Maria Salom, delegada del Gobierno en Baleares, en junta de seguridad de Ibiza
DELEGACIÓN DEL GOBIERNO
Publicado 21/03/2018 14:02:07CET

IBIZA, 21 Mar. (EUROPA PRESS) -

Las infracciones penales registradas el pasado año en el municipio de Santa Eulària (Ibiza) descendieron un 3,1 por ciento, registrándose 2.505 frente a las 2.584 del año anterior.

Así lo ha anunciado la delegada del Gobierno en Baleares, María Salom, quien ha presidido la Junta Local de Seguridad de Santa Eulària junto al alcalde Vicent Marí.

Durante la reunión, la temporada 2017 ha sido calificada como "positiva", tanto por la delegada, como por el alcalde, en base a los datos presentados por la Guardia Civil y la Policía Local.

Según han señalado, el pasado año en Santa Eulària se redujeron prácticamente todos los indicadores y especialmente los robos con violencia o intimidación descendieron un 28,6 por ciento, con 20 de estos delitos registrados en 2017 frente a los 28 de 2016.

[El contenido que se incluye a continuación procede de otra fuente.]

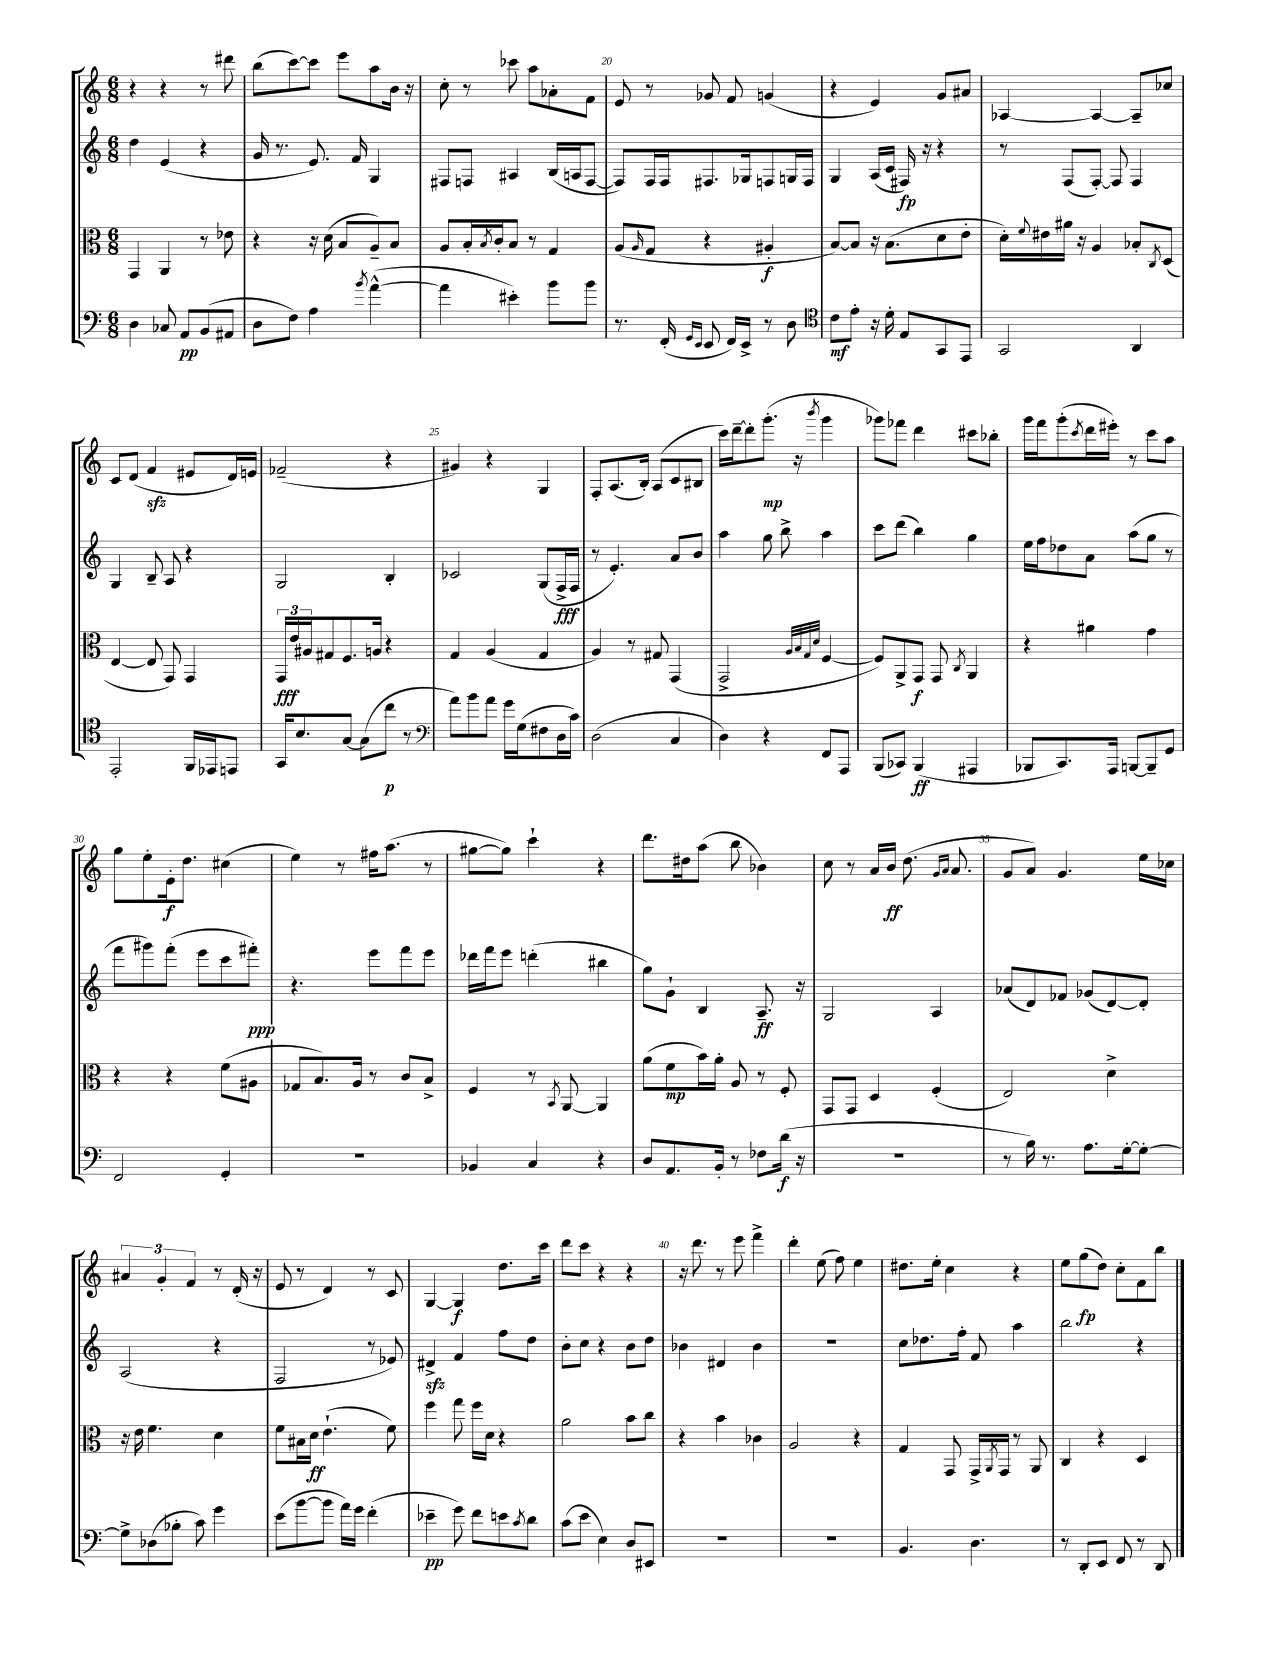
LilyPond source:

<<
\new StaffGroup <<
\new Staff = "s0" {
    \clef treble \key c \major \numericTimeSignature \time 6/8
    r4 r4 r8 dis'''8 |
    b''8( c'''8~) c'''8 e'''8 a''8 b'16 r16 |
    c''8-. r8 ces'''8 a''8 aes'8-. f'8 |
    e'8 r8 ges'8 f'8 g'4( |
    r4 e'4) g'8 ais'8 |
    aes4~ aes4~ aes8-- ces''8 |
    c'8 d'8( f'4\sfz eis'8 d'16) e'16 |
    fes'2--( r4 |
    gis'4) r4 g4 |
    f8-. a8.( b16-.) a8( c'8 bis8 |
    c'''16) d'''16~-- d'''8-. g'''8.-.\mp( r16 \acciaccatura { b'''8 } g'''4 |
    ges'''8) fes'''8 d'''4 cis'''8 bes''8-. |
    g'''16 f'''16 g'''8-.( \acciaccatura { c'''8 } d'''16 eis'''16-.) r8 c'''8 a''8 |
    g''8 e''8-. e'16-.\f d''8. cis''4( |
    e''4) r8 fis''16 a''8.( r8 |
    gis''8~ gis''8) c'''4-! r4 |
    d'''8. dis''16 a''8( b''8 bes'4) |
    c''8 r8 a'16 b'16\ff d''8.( \grace { g'16 a'16 } a'8. |
    g'8 a'8) g'4. e''16 ces''16 |
    \tuplet 3/2 { ais'4 g'4-. f'4 } r8 d'16-.( r16 |
    e'8 r8 d'4) r8 c'8 |
    g4~ g4\f d''8. c'''16 |
    d'''8 c'''8 r4 r4 |
    r16 d'''8. r8 e'''8 f'''4-> |
    d'''4-. e''8( f''8) e''4 |
    dis''8. e''16-. c''4 r4 |
    e''8 g''8\fp( d''8) c''8-. f'8 b''8 \bar "|." |
}
\new Staff = "s1" {
    \clef treble \key c \major \numericTimeSignature \time 6/8
    d''4 e'4( r4 |
    g'16 r8. e'8.) f'16 g4 |
    fis8 f8 ais4 b16( a16 f8~ |
    f8) f16 f16 fis8. ges16 f8 g16 f16 |
    g4 a16( c'16 fis16\fp) r16 r4 |
    r8 f8( f8~-.) f8 f4 |
    g4 b8-- a8 r4 |
    g2 b4-. |
    ces'2 g8( f16->\fff f16 |
    r8 e'4.-.) a'8 b'8 |
    a''4 g''8 b''8-> a''4 |
    c'''8 d'''8( b''4) g''4 |
    e''16 f''16 des''8 a'8 a''8( g''8 r8 |
    f'''8 gis'''8) f'''8-.( e'''8 c'''8 fis'''8-.\ppp) |
    r4. e'''8 f'''8 e'''8 |
    des'''16 f'''16 e'''8 d'''4-.( bis''4 |
    g''8) g'8-! b4 a8.--\ff r16 |
    g2 a4 |
    aes'8( d'8) fes'8 ges'8( d'8~) d'8-. |
    a2( r4 |
    f2 r8 ees'8) |
    dis'4->\sfz f'4 f''8 d''8 |
    b'8-. c''8 r4 b'8 d''8 |
    bes'4 dis'4 bes'4 |
    R2. |
    c''8 des''8. f''16-. f'8 a''4 |
    b''2 r4 \bar "|." |
}
\new Staff = "s2" {
    \clef alto \key c \major \numericTimeSignature \time 6/8
    g,4 a,4 r8 ees'8 |
    r4 r16 d'16( b8 a8--) b8 |
    a8 b16-. \acciaccatura { b8 } c'16-. b8 r8 g4 |
    a8( \grace { a16 } g8 r4 ais4-.\f |
    b8~) b8 r16 b8.( d'8 e'8-. |
    d'16-.) \appoggiatura { f'8 } eis'16 ais'16 r16 a4 bes8-. \acciaccatura { c8 } d8( |
    e4~ e8 g,8) g,4 |
    \tuplet 3/2 { g,16\fff e'16 ais16 } gis8 f8. a16 r4 |
    g4 a4( g4 |
    a4) r8 gis8 g,4( |
    g,2-> \grace { a32 b32 g32 d'32 } f4~ |
    f8) a,8-> g,8\f g,8 \acciaccatura { c8 } a,4 |
    r4 ais'4 g'4 |
    r4 r4 f'8( ais8 |
    ges8 b8.) a16 r8 c'8 b8-> |
    f4 r8 \acciaccatura { b,8 } a,8~ a,4 |
    a'8( f'8\mp b'16) a'16-. a8 r8 f8-. |
    g,8 g,8 d4 f4-.( |
    e2) d'4-> |
    r16 e'16 f'4. d'4 |
    f'8 bis16 d'16\ff e'4.-!( f'8) |
    f''4 g''8 f''16 d'16 r4 |
    a'2 b'8 c''8 |
    r4 b'4 ces'4 |
    a2 r4 |
    g4 g,8 g,16-> \acciaccatura { a,8 } g,16 r8 a,8 |
    c4 r4 d4 \bar "|." |
}
\new Staff = "s3" {
    \clef bass \key c \major \numericTimeSignature \time 6/8
    d4 ces8 a,8\pp b,8( ais,8 |
    d8 f8) a4 \acciaccatura { b'8 } a'4~-^( |
    a'4 eis'4-.) b'8 b'8 |
    r8. f,16-.( \grace { g,16 e,16 } e,8 f,16) e,16-> r8 d8 |
    \clef tenor c'8\mf e'8-. r16 d'16-. e8 g,8 e,8 |
    g,2 a,4 |
    e,2-. f,16 ees,16 e,8 |
    g,16 b8. g8~ g8( c''8\p r8 |
    \clef bass a'8) b'8 a'8 g'16 g16( fis8 d16 c'16) |
    d2( c4 |
    d4) r4 f,8 a,,8 |
    b,,8( ces,8) b,,4\ff( ais,,4 |
    bes,,8 c,8.) a,,16 b,,8~ b,,8-- g,8 |
    f,2 g,4-. |
    r2. |
    bes,4 c4 r4 |
    d8 a,8. b,16-. r8 fes8 d'16\f( r16 |
    R2. |
    r8 b16) r8. a8. g16~-. g8~-. |
    g8-> des8( bes8-. c'8) g'4 |
    e'8( b'8~ b'8 a'16) g'16 f'4-.( |
    ees'4--\pp g'8) f'8 e'8 \acciaccatura { c'8 } d'8 |
    c'8( e'8 e4) d8 eis,8 |
    R2. |
    R2. |
    b,4. d4. |
    r8 d,8-. e,8 f,8 r8 d,8 \bar "|." |
}
>>
>>
\layout { \context { \Score currentBarNumber = #17 \override BarNumber.break-visibility = ##(#f #t #t) barNumberVisibility = #(every-nth-bar-number-visible 5) } }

Los robos con fuerza en domicilios, establecimientos y otras instalaciones, bajaron un 4,6 por ciento, con 228 delitos en 2017 frente a los 239 de 2016, y los delitos contra la libertad e indemnidad sexual cayeron un 53,8 por ciento, 6 por los 13 de un año antes.

También bajaron los delitos relacionados con la sustracción de vehículos, un 12 por ciento, mientras que aumentaron los casos por tráfico de drogas, un 53,3 por ciento, con 23 delitos en 2017 frente a los 15 del año anterior.

Durante la Junta de Seguridad se ha acordado también la puesta en marcha del convenio 'Viogen' mediante el cual la Guardia Civil y la Policía Local de Santa Eulària compartirán información sobre violencia de género, lo que permitirá "mejorar la coordinación policial y la efectividad en la lucha contra esta lacra social", ha señalado Salom.

REUNIONES CON EL SECTOR HOTELERO

De cara a la temporada 2018, la delegada del Gobierno ha mantenido sendas reuniones con el sector hotelero pitiuso con la intención de volver a contar con la colaboración privada para el alojamiento de las agentes de los cuerpos policiales europeos que en los últimos años refuerzan el operativo de seguridad estival.